*** Begin section ***
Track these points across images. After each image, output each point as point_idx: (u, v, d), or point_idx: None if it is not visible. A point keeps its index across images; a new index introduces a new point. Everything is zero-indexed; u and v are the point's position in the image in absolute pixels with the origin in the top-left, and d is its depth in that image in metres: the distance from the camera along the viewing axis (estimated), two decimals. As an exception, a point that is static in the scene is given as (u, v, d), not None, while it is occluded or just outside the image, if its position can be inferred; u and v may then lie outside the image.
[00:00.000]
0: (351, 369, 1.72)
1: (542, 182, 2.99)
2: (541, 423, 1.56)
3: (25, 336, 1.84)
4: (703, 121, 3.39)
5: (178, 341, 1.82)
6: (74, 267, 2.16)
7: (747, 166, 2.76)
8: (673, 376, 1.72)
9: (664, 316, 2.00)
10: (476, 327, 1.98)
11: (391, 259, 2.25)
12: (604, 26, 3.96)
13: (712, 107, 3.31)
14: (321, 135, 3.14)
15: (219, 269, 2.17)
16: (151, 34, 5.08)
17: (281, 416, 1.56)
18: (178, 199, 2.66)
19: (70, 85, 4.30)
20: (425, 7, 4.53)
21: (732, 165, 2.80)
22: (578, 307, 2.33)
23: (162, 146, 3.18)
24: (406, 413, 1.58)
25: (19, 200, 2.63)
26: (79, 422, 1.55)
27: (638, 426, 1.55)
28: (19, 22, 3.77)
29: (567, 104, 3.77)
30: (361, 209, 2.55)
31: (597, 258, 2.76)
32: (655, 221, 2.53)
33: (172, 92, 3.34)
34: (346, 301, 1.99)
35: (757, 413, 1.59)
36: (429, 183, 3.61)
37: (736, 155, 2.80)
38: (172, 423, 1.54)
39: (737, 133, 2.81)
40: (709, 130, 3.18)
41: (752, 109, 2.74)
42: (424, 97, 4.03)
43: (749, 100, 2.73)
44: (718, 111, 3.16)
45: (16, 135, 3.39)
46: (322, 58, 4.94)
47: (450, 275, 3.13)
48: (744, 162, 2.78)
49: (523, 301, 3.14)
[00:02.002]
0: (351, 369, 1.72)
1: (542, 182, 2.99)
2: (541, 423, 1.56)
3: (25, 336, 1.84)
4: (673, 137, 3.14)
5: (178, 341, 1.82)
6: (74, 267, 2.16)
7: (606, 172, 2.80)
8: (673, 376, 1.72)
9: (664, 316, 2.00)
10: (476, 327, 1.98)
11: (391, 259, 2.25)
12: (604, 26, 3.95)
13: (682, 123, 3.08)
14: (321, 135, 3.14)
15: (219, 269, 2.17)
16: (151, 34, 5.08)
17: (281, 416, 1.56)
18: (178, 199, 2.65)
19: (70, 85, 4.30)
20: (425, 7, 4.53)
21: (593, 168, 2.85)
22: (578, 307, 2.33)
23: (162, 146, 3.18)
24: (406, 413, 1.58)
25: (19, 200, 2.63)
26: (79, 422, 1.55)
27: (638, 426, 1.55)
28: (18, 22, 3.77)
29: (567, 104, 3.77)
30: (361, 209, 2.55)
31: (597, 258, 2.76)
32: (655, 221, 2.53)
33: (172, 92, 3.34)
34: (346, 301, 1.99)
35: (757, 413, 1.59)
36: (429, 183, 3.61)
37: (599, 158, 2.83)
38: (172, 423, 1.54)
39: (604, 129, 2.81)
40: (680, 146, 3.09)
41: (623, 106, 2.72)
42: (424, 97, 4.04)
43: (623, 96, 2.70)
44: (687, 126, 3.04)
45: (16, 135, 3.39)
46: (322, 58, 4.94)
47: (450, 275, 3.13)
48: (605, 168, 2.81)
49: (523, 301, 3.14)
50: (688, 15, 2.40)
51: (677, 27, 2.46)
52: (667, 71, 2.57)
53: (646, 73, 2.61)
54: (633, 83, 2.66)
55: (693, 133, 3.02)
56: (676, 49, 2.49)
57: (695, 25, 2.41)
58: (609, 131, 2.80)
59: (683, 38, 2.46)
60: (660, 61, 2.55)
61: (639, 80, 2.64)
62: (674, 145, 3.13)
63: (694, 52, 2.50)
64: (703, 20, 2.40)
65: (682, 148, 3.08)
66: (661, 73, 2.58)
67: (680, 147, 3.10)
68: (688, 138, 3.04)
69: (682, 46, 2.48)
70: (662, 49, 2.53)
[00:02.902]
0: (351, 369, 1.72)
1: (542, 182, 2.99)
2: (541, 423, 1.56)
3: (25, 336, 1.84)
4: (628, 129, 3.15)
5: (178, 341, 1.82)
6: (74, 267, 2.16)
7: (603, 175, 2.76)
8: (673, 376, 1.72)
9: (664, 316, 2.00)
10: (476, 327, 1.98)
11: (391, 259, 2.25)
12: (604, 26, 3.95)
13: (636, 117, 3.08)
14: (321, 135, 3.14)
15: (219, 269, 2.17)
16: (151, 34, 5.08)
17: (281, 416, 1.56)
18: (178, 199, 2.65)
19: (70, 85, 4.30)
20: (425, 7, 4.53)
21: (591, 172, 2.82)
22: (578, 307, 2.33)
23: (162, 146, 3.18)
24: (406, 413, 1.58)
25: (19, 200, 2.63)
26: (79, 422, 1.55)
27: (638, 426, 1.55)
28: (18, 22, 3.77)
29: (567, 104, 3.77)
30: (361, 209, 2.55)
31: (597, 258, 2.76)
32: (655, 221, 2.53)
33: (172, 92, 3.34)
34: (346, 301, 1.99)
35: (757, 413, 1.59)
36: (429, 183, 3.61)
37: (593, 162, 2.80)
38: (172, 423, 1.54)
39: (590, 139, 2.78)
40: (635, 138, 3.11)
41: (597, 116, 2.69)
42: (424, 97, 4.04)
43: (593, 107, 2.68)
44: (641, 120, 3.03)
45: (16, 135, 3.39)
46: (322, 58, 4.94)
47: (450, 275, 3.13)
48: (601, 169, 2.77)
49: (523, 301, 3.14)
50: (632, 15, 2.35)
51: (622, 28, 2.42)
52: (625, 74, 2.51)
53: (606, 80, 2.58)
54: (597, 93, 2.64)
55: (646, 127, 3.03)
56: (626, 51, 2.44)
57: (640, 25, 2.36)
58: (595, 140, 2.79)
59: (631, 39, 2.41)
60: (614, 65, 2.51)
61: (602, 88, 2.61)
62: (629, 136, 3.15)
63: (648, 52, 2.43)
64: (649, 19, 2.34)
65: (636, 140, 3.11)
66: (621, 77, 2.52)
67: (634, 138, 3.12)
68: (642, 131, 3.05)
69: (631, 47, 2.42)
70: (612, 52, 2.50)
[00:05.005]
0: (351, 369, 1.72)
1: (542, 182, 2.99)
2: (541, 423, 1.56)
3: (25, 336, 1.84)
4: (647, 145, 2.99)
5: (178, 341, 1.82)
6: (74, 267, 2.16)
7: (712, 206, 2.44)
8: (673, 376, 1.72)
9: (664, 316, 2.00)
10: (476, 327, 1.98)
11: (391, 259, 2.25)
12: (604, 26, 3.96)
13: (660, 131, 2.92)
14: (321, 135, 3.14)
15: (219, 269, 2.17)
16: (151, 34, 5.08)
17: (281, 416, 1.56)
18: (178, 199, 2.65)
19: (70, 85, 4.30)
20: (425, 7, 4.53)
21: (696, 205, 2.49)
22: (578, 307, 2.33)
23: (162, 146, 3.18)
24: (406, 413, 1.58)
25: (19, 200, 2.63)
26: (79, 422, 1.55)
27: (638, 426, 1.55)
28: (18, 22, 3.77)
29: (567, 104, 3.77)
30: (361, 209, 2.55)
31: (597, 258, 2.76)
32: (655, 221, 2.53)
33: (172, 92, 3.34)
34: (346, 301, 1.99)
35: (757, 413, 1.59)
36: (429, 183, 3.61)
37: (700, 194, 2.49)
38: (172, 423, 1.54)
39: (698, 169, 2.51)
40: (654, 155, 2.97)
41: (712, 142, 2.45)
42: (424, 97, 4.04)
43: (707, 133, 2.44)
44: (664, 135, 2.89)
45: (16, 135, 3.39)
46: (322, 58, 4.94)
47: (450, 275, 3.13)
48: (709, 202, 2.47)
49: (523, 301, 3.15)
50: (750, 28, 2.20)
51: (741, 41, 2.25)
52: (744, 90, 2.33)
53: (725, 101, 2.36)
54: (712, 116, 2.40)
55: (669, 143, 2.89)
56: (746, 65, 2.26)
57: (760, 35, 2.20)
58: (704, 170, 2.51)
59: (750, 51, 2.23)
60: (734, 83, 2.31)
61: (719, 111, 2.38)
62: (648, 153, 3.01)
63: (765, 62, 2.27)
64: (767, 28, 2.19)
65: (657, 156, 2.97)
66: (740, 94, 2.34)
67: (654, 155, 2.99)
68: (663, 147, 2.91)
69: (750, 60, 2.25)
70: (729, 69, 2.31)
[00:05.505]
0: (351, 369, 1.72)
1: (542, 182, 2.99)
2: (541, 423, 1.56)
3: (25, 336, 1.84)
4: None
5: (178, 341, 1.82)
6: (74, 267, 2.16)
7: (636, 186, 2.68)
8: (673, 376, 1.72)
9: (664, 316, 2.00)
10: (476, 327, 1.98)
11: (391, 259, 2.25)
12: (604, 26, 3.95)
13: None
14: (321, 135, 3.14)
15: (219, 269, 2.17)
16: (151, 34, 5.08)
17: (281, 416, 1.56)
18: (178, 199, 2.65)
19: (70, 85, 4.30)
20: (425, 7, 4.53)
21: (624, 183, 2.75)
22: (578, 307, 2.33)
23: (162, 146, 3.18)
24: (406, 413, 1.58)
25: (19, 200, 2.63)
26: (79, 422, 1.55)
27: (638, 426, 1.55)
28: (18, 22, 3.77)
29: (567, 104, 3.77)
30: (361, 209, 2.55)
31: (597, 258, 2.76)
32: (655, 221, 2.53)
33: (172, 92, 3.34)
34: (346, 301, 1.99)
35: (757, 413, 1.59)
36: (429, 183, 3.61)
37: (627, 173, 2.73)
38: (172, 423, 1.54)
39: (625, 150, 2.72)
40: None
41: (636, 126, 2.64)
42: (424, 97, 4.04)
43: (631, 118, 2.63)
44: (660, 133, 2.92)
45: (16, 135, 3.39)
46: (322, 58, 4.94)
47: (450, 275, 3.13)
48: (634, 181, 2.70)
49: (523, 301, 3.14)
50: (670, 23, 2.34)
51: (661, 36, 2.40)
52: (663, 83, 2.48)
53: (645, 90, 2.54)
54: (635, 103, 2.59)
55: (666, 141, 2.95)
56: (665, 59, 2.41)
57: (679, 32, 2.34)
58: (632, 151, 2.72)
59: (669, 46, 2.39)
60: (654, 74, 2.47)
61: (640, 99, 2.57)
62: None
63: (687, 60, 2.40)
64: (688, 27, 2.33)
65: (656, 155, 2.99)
*** End section ***
GOAL OF THE EXERCISE:
Only one stretch of the entries above is wanted: the lines from the one containing "50: (688, 15, 2.40)" through the one containing "70: (662, 49, 2.53)". Please reproduce it exactly.

ANSWER BELOW:
50: (688, 15, 2.40)
51: (677, 27, 2.46)
52: (667, 71, 2.57)
53: (646, 73, 2.61)
54: (633, 83, 2.66)
55: (693, 133, 3.02)
56: (676, 49, 2.49)
57: (695, 25, 2.41)
58: (609, 131, 2.80)
59: (683, 38, 2.46)
60: (660, 61, 2.55)
61: (639, 80, 2.64)
62: (674, 145, 3.13)
63: (694, 52, 2.50)
64: (703, 20, 2.40)
65: (682, 148, 3.08)
66: (661, 73, 2.58)
67: (680, 147, 3.10)
68: (688, 138, 3.04)
69: (682, 46, 2.48)
70: (662, 49, 2.53)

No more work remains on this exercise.